Gapped excitation in dense Kondo lattice CePtZn

We report on neutron scattering and muon spin relaxation measurements of dense Kondo lattice CePtZn. The system develops long-range incommensurate magnetic order as the temperature is reduced below $T_N=1.75$ K. Interestingly, a $Q$-independent gap at $E=0.65$ meV in the energy spectrum is found to co-exist with the long-range magnetic order. The gap persists to a very high temperature of $T\simeq 100$ K. The $Q$-independent characteristic and its persistence to high temperature hint that the gapped excitation may be manifesting the excited state of the ground-state doublet of the crystal-field energy levels. However, the observed broadness in the linewidth with distinct temperature and field dependencies makes it a nontrivial phenomenon. Qualitative analysis of the experimental data suggests the possible co-existence of a local critical behavior, which is onset near the critical field of $H\simeq 3$ T, with the crystal-field excitation in the dynamic properties.

Figure 1

Crystal structure and elastic neutron scattering measurement of CePtZn. (a) Crystal structure of CePtZn. (b) Powder neutron diffraction confirms the high quality of the powder. (c) The resolution limited elastic peaks are found to develop at low temperature in the elastic scan, indicating long-range magnetic order in the system. (d) Magnetic order parameter as a function of temperature is plotted in this figure. Fitting of the order parameter using a power law yields a Neel temperature of $T_N=1.75$ K. (e) Plot of an elastic peak intensity, at $Q=1.45$ ${\text{Å}}^{-1}$, as a function of field shows that the magnetic order disappears at $H_c=3$ T. The inset shows a week enhancement in the nuclear peak position as a function of field.

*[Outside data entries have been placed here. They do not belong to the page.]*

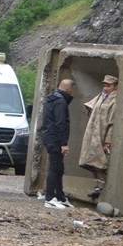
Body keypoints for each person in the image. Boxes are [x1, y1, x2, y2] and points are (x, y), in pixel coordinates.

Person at [80, 75, 118, 200]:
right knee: (91, 160)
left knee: (101, 161)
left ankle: (103, 188)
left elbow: (113, 122)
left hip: (102, 135)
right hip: (93, 133)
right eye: (104, 85)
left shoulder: (115, 99)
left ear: (115, 86)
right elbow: (90, 107)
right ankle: (98, 186)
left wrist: (108, 140)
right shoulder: (101, 96)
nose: (106, 88)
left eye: (109, 85)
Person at [40, 77, 75, 209]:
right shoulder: (61, 102)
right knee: (55, 169)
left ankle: (60, 197)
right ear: (70, 89)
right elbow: (60, 123)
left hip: (49, 136)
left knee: (59, 168)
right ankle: (49, 198)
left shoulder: (52, 98)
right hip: (55, 139)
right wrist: (64, 143)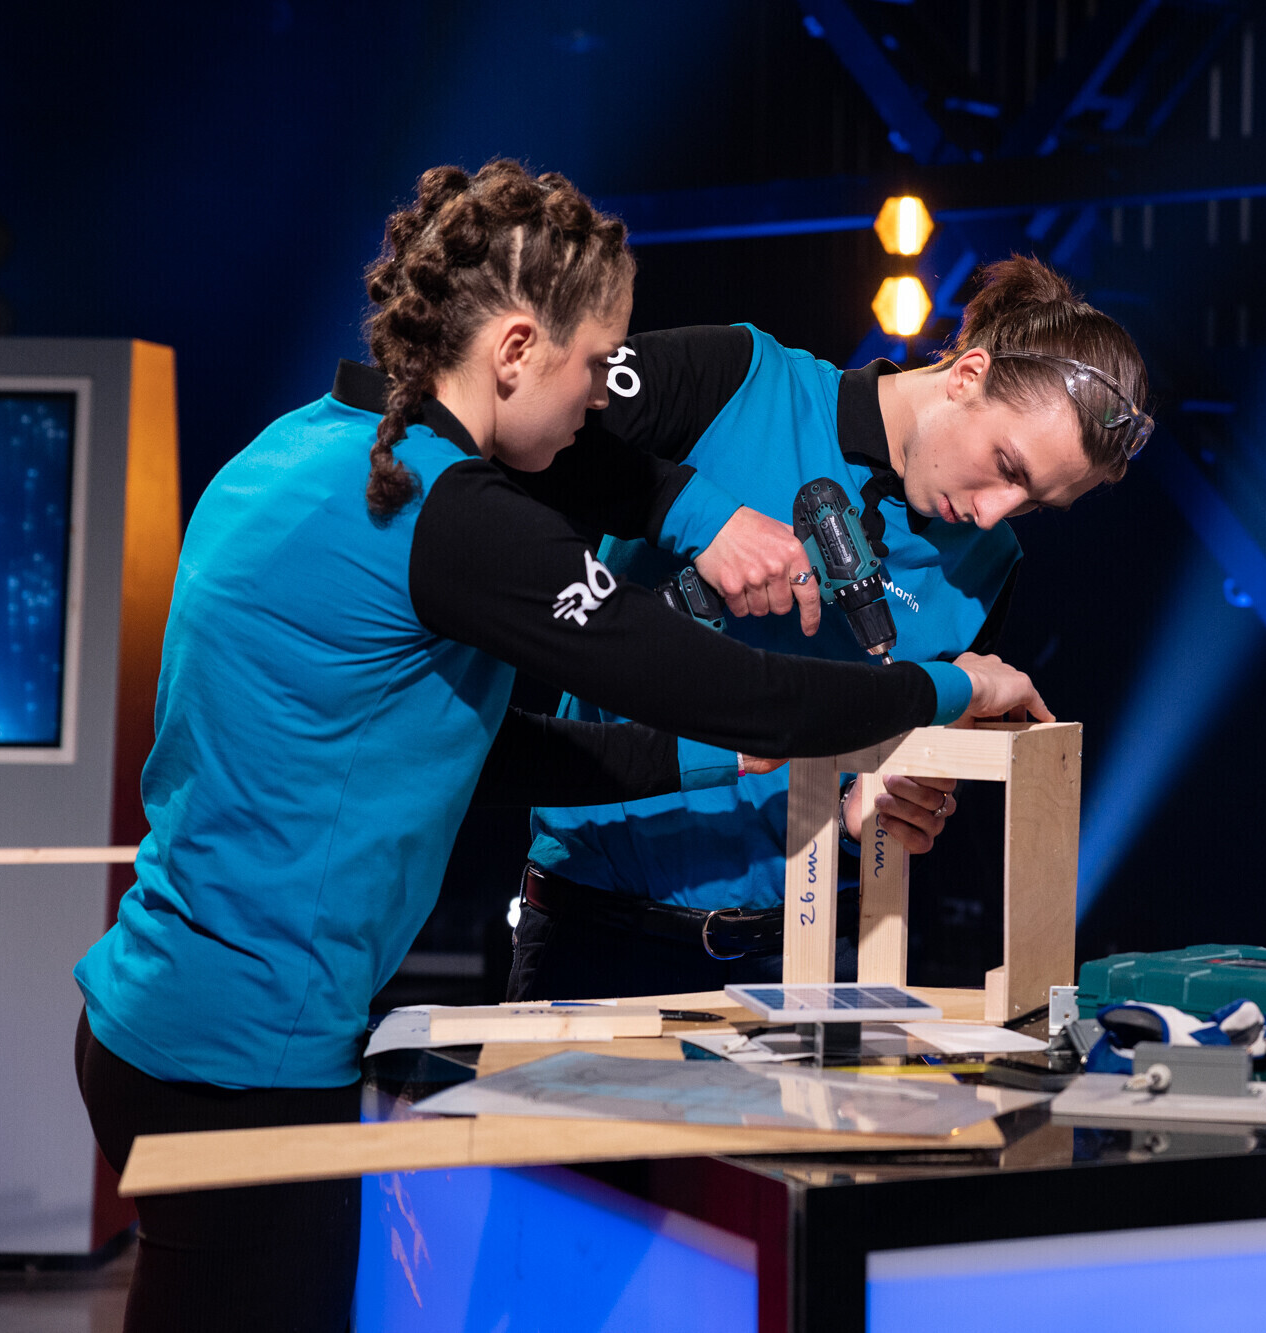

It arises due to the alignment of the uncorrelated Ce ions to the applied field direction, as the field strength increases.

Figure 2

$\mu \mathrm{SR}$ measurements of CePtZn. (a) Time-dependent asymmetry for selected temperatures between 0.1 and 3 K. The solid lines are fits of the data using Eq. (1). (b) Temperature dependence of $B_{\max }$ extracted from fit. Inset shows the external field dependence of the initial asymmetry. (c) Fraction of the sample in the magnetically ordered state as a function of temperature. (d) Dynamic or longitudinal depolarization as a function of temperature.

Figure 3

Inelastic neutron scattering data as a function of temperature. (a) and (b) Energy scans at fixed $Q$ and at different temperatures are shown in this figure. A peak-type structure, centered at $E=0.65$ meV, tends to develop as temperature is reduced. Inelastic spectra is fitted using damped harmonic oscillator model (see text). The inset illustrates the development of the gapped excitation below $T\simeq 30$ K. (c) and (d) Momentum-energy ($Q\text{−}E$) color map, at two temperatures of $T=80$ mK and 2 K, respectively, depicting the $Q$-independent nature of the inelastic excitation across the magnetic order transition temperature. The gap seems to be independent of the development of long-range magnetic order. The dashed line highlights the scattering from helium roton excitation. (e) and (f) $Q\text{−}E$ maps at $T=80$ mK and 2 K at $H=6$ T, respectively. Clearly, the application of magnetic field significantly suppresses inelastic excitation.

Figure 4

Inelastic measurements in applied magnetic field. (a)–(d) $Q\text{−}E$ maps at different magnetic field application of $H=0$, 2, 4, and 6 T at $T=80$ mK, respectively. Remnants of gapped excitation can still be seen at $H=4$ T and 6 T, which is larger than the critical field to suppress the long-range order. (e) and (f) Plots of dynamic susceptibility as a function of energy at different fields and at $T=1.5$ K and 80 mK, respectively. $\chi {}^{\prime \prime }$ was deduced from the high-resolution fixed-$Q$ scans on SPINS at final neutron energy of $E_f=2.5\mathrm{meV}$. Inelastic data are well described by the damped harmonic oscillator model (see text). The excitation persists to a high field of $H=8$ T. At $H=9$ T, the excitation is completely suppressed. Inset [in (f)] shows the plot of estimated linewidth, FWHM, of the gapped excitation as a function of field. The linewidth of the excitation remains field-independent. (g) and (h) Integrated intensity vs applied magnetic field at $T=1.5$ K and 80 mK, respectively, are plotted. (i) and (j) In this plot, we show the field dependence of the center of the excitation as a function of field at $T=1.5$ K and 80 mK, respectively. A dramatic change in the peak position of the excitation around the critical field value, $H_c=3$ T, is observed at low temperature.